Bielski had always nurtured a fascination with dinosaurs growing up, according to the press release put out by Texas Parks & Wild Life Department on Wednesday, May 15. To be able to hunt "living dinosaurs," as TPWD put it, was a fantasy of Bielski's that he was delighted to finally engage in.
"He's wanted to hunt alligators for years," Braxton's father Troy Bielski, a Houston police officer, said. "We got selected one year to go on a youth hunt at the J.D. Murphree WMA, but I didn't get the permit in on time. I remember Brax was very disappointed. This is the first year we've had to enter him as an adult and we got drawn."
Troy Bielski had applied annually to receive a hunting permit for alligators in order to achieve his son's dream, but didn't make it until this year. This year, the Braxton's were 10 of 481 applicants who received a permit to go hunting alligators on a five-day trek through Daughtey WMA.
"We went through a two-hour orientation and it was very thorough," Braxton Bielski said. "My dad did a lot of research online about alligator hunting and we asked a lot of questions."
"The WMA staff did a really good job of explaining what we needed to do," Troy Bielski said. "We knew this gator was big and wanted to be sure we set the bait high enough out of the water."

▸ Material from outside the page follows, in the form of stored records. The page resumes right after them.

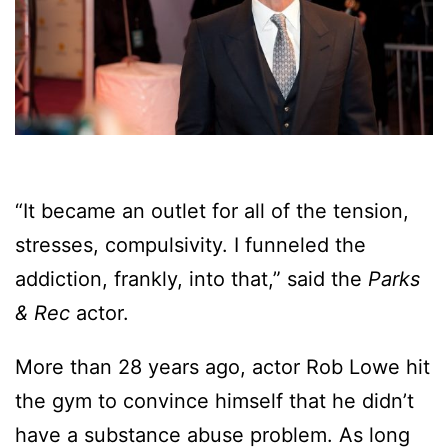
“It became an outlet for all of the tension,
stresses, compulsivity. I funneled the
addiction, frankly, into that,” said the
Parks
& Rec
actor.
More than 28 years ago, actor Rob Lowe hit
the gym to convince himself that he didn’t
have a substance abuse problem. As long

The hunt itself took place specifically at Daugherty WMA's Choke Canyon Reservoir. Troy Bielski said that his son and he had some experience in the area, having gone bass fishing there in the past.
"We spent a lot of time scouting some of the pastures in the compartment we were assigned, looking for likely spots to set our lines," Troy Bielski said.
After the Bielski's saw what they thought was a large gator somewhat concealed by a cove, they decided to place their bait lines nearby.
"We didn't pressure it, but while we were putting up our cane poles we could see it watching us 30 yards away," Braxton Bielski said.
The TPWD news release went on to say that in the half decade that hunting has gone on in the Daughtrey WMA area, there have been numerous monster gators caught, including two that measured more than 13-feet in 2011 and another in that class in 2012.
Troy Bieslki caught a monster gator himself, one that measured 10 ½ feet long. But it was nowhere near the caught made by Braxton.
"If we had just caught the one, I would have been happy for Brax," Troy said. "He's the reason I was there."